=== Begin Enclosure ===

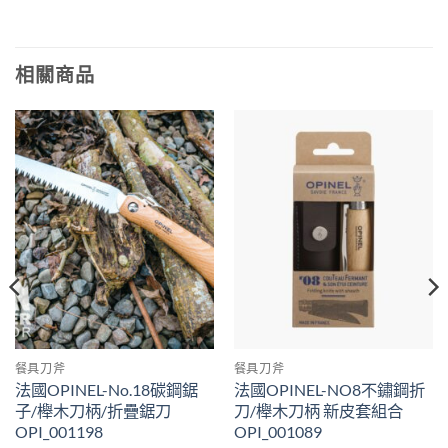
相關商品
餐具刀斧
餐具刀斧
法國OPINEL-No.18碳鋼鋸
法國OPINEL-NO8不鏽鋼折
子/櫸木刀柄/折疊鋸刀
刀/櫸木刀柄 新皮套組合
OPI_001198
OPI_001089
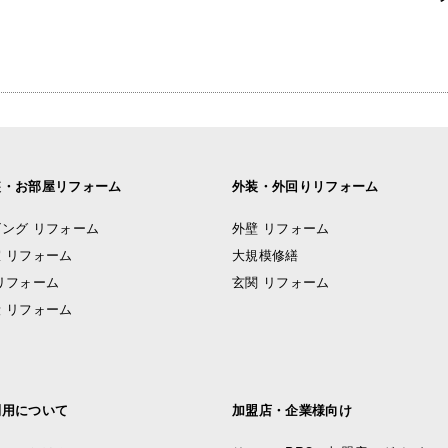
装・お部屋リフォーム
外装・外回りリフォーム
ング リフォーム
外壁 リフォーム
 リフォーム
大規模修繕
リフォーム
玄関 リフォーム
 リフォーム
利用について
加盟店・企業様向け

=== End Enclosure ===

■ JOB ITEM
In your copy, include no pictures, but set down every record exactly.

■ RESPONSE TO THIS EXERCISE
相關商品
餐具刀斧
餐具刀斧
法國OPINEL-No.18碳鋼鋸
法國OPINEL-NO8不鏽鋼折
子/櫸木刀柄/折疊鋸刀
刀/櫸木刀柄 新皮套組合
OPI_001198
OPI_001089
装・お部屋リフォーム
外装・外回りリフォーム
ング リフォーム
外壁 リフォーム
 リフォーム
大規模修繕
リフォーム
玄関 リフォーム
 リフォーム
利用について
加盟店・企業様向け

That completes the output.